Oye, hijo, la doctrina de tu Padre, y aprende a temer a Dios, que es tu verdadero Padre. Considera tus principios si quieres tener buen fin: mira lo que eres, y verás lo que serás: conócete y conocerás a Dios, mírate para mirarlo. Seas el ciego del Evangelio: ¿has de ver mucho? el lodo sobre los ojos. Mira tu naturaleza, que es humana y dice flaqueza y debilidad: hecho de un poco de barro, el cual siempre se quedara barro, si no lo animara el espíritu de Dios.
¿Quieres, hijo, ver tu fortaleza? Pues mira su consistencia. En gracia, la humana naturaleza apenas la conservó unos pocos días, otros dicen pocas horas. Entera y fuerte fue tal que tuvo habilidad de perderse, y sin flaqueza interior, en Adán y Eva, se rindió a un enemigo exterior. ¿Cuál será enferma y mortalmente herida y perdida la que se perdió en salud, fuerte, poderosa y sana? Cayó el hombre con luz en el Paraíso; ¿qué hará y cómo se tendrá en pie entre tantas tinieblas y confusiones en el destierro, si no le ayuda la gracia por la oración, y su luz?

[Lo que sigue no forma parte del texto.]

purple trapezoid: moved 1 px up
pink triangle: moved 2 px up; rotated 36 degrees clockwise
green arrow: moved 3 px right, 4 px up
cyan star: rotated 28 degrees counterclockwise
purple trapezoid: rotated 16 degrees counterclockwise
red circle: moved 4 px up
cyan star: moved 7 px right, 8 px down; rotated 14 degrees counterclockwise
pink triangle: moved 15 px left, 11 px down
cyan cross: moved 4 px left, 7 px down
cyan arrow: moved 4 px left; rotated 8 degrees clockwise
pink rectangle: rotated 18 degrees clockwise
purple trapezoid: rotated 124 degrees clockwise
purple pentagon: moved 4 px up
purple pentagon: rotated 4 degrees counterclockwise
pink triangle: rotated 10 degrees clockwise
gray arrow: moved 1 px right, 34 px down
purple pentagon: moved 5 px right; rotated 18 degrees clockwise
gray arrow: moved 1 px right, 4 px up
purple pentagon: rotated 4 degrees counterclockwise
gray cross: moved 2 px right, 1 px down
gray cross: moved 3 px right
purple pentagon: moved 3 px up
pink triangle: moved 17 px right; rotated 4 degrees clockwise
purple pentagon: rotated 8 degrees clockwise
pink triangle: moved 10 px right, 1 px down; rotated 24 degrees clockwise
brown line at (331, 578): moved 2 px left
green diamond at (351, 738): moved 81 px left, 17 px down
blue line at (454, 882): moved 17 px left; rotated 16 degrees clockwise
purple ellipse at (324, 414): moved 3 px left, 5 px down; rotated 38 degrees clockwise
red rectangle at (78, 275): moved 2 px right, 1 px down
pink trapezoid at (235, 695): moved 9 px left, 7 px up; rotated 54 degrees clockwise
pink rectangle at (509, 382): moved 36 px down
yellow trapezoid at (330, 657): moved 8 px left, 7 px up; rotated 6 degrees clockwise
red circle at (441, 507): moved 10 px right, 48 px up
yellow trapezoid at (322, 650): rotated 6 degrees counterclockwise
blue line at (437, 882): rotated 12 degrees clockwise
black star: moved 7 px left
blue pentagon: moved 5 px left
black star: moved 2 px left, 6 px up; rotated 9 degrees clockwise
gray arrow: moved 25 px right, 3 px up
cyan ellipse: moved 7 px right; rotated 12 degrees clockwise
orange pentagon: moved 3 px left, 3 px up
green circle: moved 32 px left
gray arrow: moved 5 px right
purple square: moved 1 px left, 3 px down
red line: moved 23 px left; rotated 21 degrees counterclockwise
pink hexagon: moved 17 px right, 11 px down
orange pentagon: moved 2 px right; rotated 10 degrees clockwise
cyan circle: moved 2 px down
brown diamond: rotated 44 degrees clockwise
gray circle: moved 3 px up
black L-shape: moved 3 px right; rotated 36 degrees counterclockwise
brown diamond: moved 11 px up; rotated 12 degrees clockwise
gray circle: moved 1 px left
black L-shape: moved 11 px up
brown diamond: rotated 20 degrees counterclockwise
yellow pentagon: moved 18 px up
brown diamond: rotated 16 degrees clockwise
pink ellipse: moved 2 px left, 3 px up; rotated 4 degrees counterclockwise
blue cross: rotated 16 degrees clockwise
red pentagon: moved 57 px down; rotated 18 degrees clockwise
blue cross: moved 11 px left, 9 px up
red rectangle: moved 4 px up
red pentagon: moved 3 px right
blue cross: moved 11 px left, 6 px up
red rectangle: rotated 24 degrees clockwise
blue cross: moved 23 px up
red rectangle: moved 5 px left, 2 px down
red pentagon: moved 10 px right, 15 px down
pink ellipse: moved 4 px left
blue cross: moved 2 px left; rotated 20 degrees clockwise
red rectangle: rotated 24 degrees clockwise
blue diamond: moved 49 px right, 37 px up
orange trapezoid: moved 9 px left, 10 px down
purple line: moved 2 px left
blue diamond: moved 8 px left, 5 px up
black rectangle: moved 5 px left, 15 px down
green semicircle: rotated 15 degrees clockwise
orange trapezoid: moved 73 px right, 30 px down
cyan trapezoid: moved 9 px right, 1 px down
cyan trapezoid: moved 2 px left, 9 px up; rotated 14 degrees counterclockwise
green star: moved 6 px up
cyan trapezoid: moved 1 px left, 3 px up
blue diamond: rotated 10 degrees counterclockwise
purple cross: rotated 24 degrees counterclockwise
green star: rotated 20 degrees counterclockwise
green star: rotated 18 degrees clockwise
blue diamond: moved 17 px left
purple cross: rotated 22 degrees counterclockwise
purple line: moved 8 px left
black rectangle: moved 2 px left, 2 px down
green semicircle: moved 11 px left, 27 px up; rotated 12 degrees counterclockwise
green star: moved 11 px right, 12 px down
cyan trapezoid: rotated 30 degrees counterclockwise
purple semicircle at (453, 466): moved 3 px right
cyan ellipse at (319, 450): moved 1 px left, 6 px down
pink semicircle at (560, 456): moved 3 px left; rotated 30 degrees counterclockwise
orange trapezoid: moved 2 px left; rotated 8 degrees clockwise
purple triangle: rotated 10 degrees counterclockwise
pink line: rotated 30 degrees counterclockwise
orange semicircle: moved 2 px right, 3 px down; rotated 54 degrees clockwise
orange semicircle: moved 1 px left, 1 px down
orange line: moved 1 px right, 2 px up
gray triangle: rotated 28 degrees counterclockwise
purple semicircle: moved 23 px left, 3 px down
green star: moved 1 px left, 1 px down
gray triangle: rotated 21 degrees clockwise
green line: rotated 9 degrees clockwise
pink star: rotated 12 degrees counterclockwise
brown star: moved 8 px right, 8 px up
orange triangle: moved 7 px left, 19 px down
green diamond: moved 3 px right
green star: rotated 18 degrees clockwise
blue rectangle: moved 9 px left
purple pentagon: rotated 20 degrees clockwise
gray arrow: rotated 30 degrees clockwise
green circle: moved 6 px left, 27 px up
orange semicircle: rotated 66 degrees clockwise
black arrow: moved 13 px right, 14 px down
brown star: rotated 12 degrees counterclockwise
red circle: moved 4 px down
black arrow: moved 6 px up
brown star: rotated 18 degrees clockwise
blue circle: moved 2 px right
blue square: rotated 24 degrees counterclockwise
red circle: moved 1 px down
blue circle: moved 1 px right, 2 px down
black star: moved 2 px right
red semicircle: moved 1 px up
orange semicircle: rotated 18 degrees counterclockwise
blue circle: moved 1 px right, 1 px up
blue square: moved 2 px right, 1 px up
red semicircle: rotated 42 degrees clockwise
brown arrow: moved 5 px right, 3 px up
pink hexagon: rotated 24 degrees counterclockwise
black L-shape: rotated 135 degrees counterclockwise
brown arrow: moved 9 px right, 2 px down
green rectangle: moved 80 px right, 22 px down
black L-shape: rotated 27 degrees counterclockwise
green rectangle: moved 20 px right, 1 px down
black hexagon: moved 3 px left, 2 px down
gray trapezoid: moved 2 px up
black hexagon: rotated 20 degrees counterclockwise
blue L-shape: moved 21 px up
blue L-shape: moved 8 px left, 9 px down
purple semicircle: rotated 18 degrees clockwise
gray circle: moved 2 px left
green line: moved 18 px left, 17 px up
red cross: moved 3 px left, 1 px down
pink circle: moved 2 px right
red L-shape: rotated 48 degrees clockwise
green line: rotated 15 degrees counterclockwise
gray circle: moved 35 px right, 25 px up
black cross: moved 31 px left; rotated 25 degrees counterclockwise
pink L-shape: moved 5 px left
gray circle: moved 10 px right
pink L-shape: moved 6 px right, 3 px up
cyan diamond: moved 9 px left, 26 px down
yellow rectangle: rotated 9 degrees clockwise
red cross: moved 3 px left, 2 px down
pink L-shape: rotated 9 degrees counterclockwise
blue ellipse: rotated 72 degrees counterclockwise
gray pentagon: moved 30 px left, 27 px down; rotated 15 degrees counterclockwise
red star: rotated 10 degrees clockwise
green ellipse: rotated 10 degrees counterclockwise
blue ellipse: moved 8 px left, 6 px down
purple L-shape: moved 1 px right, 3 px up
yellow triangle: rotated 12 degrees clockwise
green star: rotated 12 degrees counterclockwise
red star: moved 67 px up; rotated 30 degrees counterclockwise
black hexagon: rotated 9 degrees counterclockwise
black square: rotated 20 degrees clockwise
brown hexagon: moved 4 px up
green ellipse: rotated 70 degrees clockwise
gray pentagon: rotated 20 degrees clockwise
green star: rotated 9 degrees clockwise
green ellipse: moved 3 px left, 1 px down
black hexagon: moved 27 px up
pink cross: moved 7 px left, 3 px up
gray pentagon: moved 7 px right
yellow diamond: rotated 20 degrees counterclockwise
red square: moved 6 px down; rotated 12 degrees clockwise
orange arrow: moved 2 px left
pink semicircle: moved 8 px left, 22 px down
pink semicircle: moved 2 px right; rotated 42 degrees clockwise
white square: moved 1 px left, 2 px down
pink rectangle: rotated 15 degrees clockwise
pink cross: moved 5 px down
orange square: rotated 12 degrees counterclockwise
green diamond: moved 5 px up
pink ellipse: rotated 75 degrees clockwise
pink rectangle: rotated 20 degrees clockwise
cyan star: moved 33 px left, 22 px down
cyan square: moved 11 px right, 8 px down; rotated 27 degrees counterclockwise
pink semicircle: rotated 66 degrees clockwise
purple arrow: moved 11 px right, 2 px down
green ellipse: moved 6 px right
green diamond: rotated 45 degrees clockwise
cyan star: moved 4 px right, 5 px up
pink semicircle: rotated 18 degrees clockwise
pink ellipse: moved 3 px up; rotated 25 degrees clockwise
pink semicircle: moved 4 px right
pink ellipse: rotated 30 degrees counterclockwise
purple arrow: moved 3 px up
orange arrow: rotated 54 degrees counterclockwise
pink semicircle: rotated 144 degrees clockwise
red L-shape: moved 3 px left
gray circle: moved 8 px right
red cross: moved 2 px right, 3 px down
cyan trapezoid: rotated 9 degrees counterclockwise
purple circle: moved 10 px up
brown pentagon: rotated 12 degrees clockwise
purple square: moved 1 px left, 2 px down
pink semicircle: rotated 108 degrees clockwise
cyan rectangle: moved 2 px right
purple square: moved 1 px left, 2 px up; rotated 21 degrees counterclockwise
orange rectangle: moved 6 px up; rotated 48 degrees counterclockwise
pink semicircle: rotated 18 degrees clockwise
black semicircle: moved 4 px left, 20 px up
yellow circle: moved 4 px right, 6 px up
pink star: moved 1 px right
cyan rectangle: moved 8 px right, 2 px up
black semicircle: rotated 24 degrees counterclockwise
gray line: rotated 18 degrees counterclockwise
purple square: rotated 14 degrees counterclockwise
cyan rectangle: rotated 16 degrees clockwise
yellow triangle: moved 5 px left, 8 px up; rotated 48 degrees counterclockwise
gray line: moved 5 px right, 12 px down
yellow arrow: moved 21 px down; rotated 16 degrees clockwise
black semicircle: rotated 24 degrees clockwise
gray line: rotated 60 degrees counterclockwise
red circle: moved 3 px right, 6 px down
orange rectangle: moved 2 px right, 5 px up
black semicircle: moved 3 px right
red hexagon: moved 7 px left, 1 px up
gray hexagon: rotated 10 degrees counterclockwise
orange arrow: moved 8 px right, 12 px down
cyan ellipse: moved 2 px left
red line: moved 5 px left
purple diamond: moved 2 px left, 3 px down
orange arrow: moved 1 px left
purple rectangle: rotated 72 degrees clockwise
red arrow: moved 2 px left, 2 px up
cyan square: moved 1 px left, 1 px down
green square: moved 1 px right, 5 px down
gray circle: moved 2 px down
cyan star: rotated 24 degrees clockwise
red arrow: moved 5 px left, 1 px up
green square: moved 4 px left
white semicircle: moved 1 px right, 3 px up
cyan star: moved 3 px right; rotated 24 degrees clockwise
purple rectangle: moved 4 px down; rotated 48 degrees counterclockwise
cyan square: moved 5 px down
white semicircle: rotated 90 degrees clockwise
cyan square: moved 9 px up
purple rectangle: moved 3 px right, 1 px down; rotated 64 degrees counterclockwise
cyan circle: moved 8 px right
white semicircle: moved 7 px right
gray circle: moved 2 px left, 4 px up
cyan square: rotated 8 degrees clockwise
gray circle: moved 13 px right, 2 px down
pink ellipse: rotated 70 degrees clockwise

¿Qué es nuestra naturaleza, hijo, sino un vaso de pasiones y miserias, seminario de culpas y de desdichas? Mira al hombre al engendrarse y lo hallarás corrupción. Míralo en la cárcel tenebrosa de su madre y lo verás una viva suciedad. Míralo antes cautivo que libre, primero preso que reo, apenas formado el cuerpo y ya en un calabozo obscuro. Antes conoció las tinieblas que la luz; primero fue monstruo de nuestra naturaleza que parezca su alegría.
¡Pero ay, hijo!, que aun es menos lo que padece en las entrañas de la madre el cuerpo que lo que padece dentro de su cuerpo el alma. Mírala cautiva, no ya de la corrupción y del asco como el cuerpo (que eso fuera tolerable) sino de la misma culpa, criada a original servidumbre, masa condenada y destinada a trabajos sin medida. Comenzar a ser y comenzar a servir, en el hombre, todo es uno. Esclavos fuimos todos del enemigo común, ¿de qué nos desvanecemos? Sólo un Hombre se eximió de esta dura servidumbre, por ser Dios, sola una Mujer, por ser su Madre; todos los demás caímos, todos los demás tributamos sin remedio.
Nace el hombre a padecer y llorar: sale por congojosos conductos de aflicciones, de dolores y de penas, causándolas a su madre, y tal vez la misma muerte. ¿Qué tal es lo que no puede ser vida sino arriesgado, y aun arriesgando a la muerte? ¿Qué tal es lo que tal vez mata a quien le dio vida? ¿Qué tal es lo que antes conoce las lágrimas que la risa? ¿Qué tal es aquello que comenzar a vivir, a llorar y a lamentar, todo es uno? ¿Más si llora a los pies de su madre haber nacido, viendo lo que le espera? ¿Más si llora el cuerpo las innumerables penas, o el alma las innumerables culpas? Finalmente nace el hombre necesitado de todo, y de todos, y crece con la limosna y piedad de sus padres, todo inútil para sí, e inhábil a su remedio.
Entra la piedad de Dios y lo hace suyo con las aguas del bautismo. Quítale la piel del antiguo Adán, y le viste la túnica de la gracia. Hácese hijo adoptivo de Dios por la sangre del Hijo eterno de Dios. ¡Oh, si aquí se acabase su fortuna, y pasase desde la gracia a la gloria, niño santo e inocente! Pero no así, hijo, porque crece a mayor merecimiento, o a más dura contingencia. Ráyale la luz de la razón y al instante le sale al encuentro el apetito, y comúnmente éste, poderoso y eficaz, arrastra aquélla, por estar débil con la primera caída, si no le asiste la gracia. Comiénzanle a nacer con las luces los afectos, y con éstos las pasiones. Crecen éstos y vanse cubriendo aquéllas. Ya cayendo, ya levantando, y muchas veces caído, vive una vida penosa y atribulada. Vive, siendo niño, ignorancia; mozo, riesgo; hombre, cuidados; viejo, embarazo y flaqueza. Vive una vida que suele serle grande socorro la muerte. Éste es el hombre exterior, hijo mío: procura hacerte interior. Vence a la naturaleza con la gracia, con la razón al apetito, con la mortificación al deleite, con la oración al engaño, y con la vida a la muerte.